> Brief
Which lines in the items below contain the word "Projesi", with case counting? Copy out each such line.

> Available data
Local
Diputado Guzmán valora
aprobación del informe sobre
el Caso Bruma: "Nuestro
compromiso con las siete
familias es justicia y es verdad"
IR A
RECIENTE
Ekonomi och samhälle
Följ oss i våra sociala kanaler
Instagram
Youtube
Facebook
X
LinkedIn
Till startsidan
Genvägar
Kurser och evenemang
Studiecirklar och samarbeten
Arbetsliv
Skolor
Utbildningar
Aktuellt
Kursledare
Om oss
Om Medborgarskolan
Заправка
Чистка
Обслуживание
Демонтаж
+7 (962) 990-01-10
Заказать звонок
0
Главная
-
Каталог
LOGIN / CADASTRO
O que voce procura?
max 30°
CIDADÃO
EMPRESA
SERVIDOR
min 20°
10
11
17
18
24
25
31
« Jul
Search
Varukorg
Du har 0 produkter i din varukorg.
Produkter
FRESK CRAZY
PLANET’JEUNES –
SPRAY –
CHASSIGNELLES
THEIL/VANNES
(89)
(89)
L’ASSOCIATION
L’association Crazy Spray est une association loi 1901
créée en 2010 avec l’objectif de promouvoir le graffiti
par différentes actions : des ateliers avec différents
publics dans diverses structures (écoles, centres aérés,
* * *
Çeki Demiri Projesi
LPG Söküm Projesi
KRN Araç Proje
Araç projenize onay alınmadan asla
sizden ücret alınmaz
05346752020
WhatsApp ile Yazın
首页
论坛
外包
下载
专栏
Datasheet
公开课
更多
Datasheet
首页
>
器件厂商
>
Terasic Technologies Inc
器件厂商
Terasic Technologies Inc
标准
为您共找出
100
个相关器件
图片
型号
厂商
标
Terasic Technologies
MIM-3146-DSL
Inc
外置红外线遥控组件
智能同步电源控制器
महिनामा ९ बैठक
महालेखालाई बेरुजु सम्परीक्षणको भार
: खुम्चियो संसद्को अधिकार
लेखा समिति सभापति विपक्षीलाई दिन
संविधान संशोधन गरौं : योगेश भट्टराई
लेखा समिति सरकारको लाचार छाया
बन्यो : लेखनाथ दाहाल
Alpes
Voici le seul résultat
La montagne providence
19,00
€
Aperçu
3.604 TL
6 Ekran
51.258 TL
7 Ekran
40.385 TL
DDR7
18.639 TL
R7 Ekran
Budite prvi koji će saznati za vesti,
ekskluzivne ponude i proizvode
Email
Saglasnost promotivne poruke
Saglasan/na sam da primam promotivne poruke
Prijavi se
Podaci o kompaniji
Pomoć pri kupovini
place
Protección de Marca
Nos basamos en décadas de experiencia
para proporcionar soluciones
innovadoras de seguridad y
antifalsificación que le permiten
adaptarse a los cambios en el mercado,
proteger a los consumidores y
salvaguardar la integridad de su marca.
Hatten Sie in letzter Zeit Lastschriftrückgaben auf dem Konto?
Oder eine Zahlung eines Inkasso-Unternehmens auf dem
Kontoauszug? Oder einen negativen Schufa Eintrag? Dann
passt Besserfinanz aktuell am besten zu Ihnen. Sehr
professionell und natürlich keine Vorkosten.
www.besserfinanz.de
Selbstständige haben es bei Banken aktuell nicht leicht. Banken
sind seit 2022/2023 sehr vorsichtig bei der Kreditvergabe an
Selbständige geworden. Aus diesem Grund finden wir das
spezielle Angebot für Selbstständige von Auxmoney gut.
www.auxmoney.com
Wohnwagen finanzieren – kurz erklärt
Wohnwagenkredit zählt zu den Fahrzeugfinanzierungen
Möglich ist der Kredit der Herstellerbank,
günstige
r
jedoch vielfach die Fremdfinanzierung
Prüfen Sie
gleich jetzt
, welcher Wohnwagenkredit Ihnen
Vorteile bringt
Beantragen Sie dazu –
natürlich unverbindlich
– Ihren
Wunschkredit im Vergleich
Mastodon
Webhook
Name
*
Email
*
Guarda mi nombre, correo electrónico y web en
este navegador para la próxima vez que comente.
--
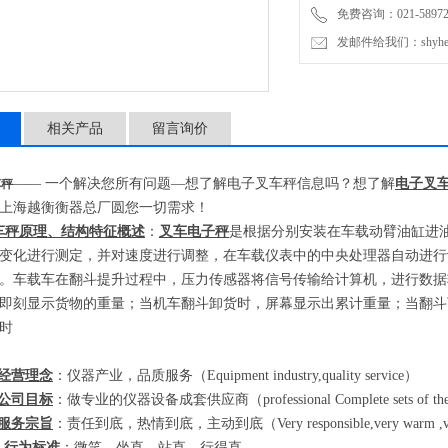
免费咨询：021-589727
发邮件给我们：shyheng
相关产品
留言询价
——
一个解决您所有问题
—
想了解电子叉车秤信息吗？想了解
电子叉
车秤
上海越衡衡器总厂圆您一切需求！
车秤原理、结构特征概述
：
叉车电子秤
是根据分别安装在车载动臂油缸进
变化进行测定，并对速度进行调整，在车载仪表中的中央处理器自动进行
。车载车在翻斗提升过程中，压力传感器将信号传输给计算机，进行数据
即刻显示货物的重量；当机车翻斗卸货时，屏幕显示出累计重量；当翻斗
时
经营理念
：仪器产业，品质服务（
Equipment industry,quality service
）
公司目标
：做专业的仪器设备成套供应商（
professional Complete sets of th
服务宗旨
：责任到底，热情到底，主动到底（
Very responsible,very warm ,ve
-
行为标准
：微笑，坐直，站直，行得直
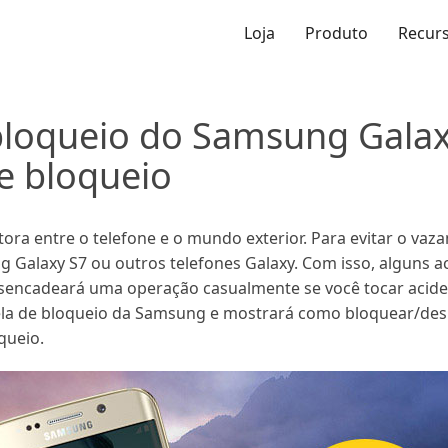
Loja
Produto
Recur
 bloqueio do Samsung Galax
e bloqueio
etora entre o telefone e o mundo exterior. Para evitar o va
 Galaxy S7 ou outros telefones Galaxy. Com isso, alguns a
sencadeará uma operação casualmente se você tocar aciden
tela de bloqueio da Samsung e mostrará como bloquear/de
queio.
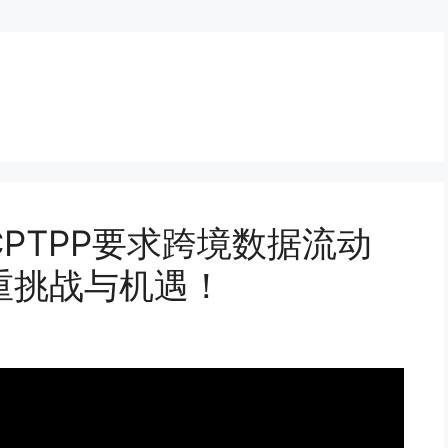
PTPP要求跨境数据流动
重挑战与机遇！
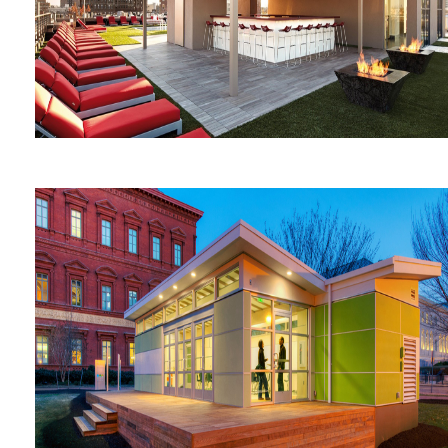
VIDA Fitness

> Task solution
Çeki Demiri Projesi
LPG Söküm Projesi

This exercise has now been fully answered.